Elon Musk has announced Tesla is officially reviving Dojo, just months after pulling the plug on its in-house supercomputer program. The program’s return is thanks to the AI5 chip design, which is now “in good shape,” according to Musk, allowing the company to begin work on Dojo 3 after calling Dojo’s second generation an “evolutionary dead end.”
“Now that the AI5 chip design is in good shape, Tesla will restart work on Dojo3,” Musk wrote on X, while launching a new hiring push for engineers to help build what he described as “the highest volume chips in the world.”
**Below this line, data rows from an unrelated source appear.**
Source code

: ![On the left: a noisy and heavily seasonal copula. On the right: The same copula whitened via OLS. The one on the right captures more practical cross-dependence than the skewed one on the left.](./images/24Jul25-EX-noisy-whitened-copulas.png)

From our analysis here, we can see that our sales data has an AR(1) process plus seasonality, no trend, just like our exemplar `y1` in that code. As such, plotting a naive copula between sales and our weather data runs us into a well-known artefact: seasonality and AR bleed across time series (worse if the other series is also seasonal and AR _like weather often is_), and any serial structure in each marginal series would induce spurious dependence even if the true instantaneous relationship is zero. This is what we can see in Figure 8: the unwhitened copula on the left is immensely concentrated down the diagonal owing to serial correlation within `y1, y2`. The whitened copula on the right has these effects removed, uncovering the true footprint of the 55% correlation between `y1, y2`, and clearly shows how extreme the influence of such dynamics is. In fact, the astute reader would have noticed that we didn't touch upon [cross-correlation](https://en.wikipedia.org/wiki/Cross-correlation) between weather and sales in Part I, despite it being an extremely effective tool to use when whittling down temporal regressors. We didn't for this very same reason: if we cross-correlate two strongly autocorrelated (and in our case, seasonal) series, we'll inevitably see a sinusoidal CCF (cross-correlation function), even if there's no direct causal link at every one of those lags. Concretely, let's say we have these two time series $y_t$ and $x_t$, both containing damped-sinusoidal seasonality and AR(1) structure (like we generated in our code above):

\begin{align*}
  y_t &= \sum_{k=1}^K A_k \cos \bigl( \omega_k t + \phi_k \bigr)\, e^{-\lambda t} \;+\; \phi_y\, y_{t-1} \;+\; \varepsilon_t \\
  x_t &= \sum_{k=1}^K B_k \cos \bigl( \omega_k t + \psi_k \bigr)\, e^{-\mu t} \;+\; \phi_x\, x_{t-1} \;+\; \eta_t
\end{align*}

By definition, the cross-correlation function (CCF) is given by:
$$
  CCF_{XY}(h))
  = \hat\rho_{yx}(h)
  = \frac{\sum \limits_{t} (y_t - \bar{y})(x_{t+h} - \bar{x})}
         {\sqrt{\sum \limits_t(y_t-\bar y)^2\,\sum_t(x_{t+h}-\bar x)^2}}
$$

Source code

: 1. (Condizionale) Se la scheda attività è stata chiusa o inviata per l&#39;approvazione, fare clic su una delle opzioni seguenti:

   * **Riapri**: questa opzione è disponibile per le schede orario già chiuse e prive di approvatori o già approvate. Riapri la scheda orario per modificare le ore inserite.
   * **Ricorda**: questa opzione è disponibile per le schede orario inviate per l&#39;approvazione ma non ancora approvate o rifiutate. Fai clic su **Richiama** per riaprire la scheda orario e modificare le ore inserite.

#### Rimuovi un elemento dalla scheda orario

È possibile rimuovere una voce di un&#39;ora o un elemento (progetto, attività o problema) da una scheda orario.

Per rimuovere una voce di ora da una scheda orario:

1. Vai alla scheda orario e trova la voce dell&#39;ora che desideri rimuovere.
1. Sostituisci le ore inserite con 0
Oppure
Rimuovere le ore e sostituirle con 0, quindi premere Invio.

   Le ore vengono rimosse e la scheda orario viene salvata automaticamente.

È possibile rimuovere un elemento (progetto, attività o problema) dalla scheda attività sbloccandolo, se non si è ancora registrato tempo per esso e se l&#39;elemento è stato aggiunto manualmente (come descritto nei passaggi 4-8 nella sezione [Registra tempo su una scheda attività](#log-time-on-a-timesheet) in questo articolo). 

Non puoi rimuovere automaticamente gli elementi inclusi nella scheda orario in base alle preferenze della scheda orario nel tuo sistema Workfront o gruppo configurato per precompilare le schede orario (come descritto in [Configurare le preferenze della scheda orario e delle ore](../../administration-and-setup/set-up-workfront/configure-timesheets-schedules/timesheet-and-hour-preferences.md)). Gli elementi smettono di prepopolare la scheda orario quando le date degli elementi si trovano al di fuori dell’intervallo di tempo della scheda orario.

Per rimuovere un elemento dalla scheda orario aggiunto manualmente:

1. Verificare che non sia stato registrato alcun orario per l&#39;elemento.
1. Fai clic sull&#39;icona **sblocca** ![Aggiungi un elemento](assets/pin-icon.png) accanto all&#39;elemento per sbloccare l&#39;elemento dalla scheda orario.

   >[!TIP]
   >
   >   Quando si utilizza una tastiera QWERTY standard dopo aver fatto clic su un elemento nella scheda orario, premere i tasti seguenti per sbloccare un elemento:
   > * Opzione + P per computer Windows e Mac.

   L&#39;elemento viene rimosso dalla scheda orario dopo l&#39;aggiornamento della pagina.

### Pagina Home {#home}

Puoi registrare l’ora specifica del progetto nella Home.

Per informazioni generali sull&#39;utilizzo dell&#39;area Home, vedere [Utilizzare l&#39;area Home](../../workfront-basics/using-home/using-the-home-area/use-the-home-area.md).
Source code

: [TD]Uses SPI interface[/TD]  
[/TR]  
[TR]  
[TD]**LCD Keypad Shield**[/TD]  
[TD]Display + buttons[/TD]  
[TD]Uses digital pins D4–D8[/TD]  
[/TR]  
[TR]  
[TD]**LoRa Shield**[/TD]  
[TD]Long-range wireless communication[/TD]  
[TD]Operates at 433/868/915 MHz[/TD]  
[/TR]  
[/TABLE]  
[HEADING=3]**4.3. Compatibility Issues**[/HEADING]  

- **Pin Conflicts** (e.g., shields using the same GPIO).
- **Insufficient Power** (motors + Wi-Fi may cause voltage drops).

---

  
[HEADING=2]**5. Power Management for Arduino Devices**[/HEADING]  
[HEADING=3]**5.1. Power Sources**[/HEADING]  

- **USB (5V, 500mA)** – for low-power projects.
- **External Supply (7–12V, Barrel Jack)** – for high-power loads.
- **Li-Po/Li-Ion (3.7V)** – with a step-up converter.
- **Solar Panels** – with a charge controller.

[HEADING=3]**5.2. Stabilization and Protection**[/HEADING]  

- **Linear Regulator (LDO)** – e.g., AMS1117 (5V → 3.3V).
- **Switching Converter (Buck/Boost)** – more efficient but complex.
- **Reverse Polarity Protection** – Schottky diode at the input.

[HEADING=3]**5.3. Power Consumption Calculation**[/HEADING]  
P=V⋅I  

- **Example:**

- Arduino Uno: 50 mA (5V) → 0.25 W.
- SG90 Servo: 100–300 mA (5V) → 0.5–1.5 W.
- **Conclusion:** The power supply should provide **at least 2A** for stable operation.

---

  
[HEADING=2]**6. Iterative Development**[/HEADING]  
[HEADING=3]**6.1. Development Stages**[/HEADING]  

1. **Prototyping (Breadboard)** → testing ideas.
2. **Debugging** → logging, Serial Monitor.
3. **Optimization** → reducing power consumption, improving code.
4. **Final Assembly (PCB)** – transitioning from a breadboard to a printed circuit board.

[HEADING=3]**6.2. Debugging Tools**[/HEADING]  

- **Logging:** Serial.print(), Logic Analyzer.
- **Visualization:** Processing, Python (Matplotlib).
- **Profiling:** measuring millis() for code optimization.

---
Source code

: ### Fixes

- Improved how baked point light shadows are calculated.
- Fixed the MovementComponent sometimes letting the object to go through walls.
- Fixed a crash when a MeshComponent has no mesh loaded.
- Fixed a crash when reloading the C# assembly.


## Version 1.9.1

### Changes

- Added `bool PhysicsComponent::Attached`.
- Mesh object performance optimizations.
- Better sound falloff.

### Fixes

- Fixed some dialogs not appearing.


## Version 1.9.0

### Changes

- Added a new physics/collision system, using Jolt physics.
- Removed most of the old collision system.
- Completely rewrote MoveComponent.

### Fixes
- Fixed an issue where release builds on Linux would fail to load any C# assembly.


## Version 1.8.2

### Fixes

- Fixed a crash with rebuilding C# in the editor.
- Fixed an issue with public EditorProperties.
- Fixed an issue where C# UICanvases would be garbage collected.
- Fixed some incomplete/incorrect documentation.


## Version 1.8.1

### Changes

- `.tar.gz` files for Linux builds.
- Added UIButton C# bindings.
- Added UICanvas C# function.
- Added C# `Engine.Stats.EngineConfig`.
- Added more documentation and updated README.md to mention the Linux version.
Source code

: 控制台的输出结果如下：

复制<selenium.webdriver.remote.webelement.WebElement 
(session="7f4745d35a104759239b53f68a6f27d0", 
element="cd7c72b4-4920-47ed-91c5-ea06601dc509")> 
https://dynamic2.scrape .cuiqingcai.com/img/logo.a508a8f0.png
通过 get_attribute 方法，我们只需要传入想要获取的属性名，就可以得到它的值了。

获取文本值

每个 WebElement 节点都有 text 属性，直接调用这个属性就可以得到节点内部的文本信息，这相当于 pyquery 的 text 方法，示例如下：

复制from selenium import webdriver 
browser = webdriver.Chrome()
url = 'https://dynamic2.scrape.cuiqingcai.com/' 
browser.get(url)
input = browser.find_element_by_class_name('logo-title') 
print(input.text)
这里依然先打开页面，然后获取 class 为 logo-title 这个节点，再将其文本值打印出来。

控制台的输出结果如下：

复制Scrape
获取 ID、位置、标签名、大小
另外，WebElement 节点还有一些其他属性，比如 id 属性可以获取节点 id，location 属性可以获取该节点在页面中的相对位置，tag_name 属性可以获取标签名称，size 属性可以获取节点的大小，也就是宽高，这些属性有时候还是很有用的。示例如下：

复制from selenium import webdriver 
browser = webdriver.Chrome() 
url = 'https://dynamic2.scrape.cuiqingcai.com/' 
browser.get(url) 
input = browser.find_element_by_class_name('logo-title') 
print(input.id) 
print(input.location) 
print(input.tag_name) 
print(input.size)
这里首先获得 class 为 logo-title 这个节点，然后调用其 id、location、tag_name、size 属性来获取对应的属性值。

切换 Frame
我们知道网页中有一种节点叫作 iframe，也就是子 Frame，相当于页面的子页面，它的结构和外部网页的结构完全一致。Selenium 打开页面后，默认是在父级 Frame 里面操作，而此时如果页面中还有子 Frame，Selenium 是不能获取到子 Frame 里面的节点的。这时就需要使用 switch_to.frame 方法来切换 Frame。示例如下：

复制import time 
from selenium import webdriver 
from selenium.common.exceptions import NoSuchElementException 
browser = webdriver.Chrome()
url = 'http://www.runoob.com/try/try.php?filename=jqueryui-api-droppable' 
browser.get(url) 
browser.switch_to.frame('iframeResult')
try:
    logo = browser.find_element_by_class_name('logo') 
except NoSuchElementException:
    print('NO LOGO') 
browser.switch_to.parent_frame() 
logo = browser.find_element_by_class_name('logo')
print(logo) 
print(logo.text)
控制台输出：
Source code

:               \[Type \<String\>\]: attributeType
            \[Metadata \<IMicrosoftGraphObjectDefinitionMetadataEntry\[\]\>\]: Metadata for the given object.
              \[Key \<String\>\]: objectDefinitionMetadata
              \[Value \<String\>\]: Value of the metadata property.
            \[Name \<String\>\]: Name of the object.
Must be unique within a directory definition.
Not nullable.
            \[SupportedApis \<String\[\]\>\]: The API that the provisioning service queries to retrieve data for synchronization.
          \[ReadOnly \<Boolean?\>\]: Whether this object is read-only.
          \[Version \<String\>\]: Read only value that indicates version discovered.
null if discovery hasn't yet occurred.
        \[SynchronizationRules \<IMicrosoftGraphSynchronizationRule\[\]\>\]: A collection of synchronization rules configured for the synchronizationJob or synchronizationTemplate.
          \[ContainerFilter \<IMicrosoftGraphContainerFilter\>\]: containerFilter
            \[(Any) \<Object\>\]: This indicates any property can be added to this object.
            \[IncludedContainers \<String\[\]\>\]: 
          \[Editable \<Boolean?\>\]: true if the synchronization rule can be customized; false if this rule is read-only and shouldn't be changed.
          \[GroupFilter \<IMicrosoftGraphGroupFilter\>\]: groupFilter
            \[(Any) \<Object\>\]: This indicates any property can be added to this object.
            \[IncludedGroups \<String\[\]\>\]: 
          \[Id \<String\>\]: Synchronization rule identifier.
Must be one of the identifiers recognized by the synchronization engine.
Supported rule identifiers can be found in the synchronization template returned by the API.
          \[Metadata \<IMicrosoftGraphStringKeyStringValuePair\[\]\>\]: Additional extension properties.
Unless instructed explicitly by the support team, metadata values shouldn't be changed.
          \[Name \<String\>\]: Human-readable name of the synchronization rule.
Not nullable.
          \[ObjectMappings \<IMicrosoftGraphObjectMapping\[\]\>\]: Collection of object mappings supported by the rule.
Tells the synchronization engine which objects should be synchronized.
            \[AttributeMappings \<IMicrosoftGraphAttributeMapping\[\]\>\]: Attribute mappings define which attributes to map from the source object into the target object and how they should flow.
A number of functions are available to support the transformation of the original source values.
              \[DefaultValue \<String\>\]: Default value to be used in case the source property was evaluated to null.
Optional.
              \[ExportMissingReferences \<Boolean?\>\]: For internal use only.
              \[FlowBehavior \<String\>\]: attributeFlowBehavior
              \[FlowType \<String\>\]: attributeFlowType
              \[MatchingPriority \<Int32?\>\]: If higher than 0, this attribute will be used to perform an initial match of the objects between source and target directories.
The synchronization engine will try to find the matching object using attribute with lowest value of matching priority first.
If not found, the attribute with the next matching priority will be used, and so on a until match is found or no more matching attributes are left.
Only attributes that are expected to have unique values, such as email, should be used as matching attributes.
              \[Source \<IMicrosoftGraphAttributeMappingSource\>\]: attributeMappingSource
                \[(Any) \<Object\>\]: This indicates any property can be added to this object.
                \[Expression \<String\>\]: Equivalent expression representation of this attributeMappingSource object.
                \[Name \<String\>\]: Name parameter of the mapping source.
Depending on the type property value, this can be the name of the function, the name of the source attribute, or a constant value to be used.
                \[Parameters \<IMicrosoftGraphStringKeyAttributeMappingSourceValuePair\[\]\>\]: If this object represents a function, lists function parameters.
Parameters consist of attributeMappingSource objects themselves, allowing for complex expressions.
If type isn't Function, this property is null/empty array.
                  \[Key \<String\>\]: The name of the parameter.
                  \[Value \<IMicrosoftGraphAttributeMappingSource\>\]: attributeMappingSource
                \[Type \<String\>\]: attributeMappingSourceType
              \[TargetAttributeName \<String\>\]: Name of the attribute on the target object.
The decision ties directly to Tesla’s in-house silicon roadmap. Musk revealed last week that the AI5 design is “almost done,” with AI6 already in early development, and the company is now aligning Dojo3 around that new hardware. Rather than relying solely on off-the-shelf GPUs from Nvidia, Tesla wants its own purpose-built supercomputer to train the neural networks that power Full Self-Driving (FSD), as well as Optimus and other future robotics and autonomy products.
Dojo was first unveiled at Tesla’s 2021 AI Day as a custom supercomputer designed to train massive video-based neural networks using Tesla’s proprietary D1 chips. At its peak, the project was seen as central to Tesla’s long-term autonomy strategy. But by August 2025, Tesla had shut it down, reassigned the team, and leaned more heavily on external partners like Nvidia, AMD, and Samsung, while shifting focus to a new AI training cluster known internally as Cortex.
Now, with AI5 nearing completion, Musk appears ready to bring Dojo back — this time as Dojo3 — and build it around Tesla’s latest chip.
As part of the announcement, Musk is also recruiting engineers to make Dojo 3 a reality, inviting applicants to email Tesla with “3 bullet points on the toughest technical problems you’ve solved” to help build what he calls the world’s highest-volume AI chips.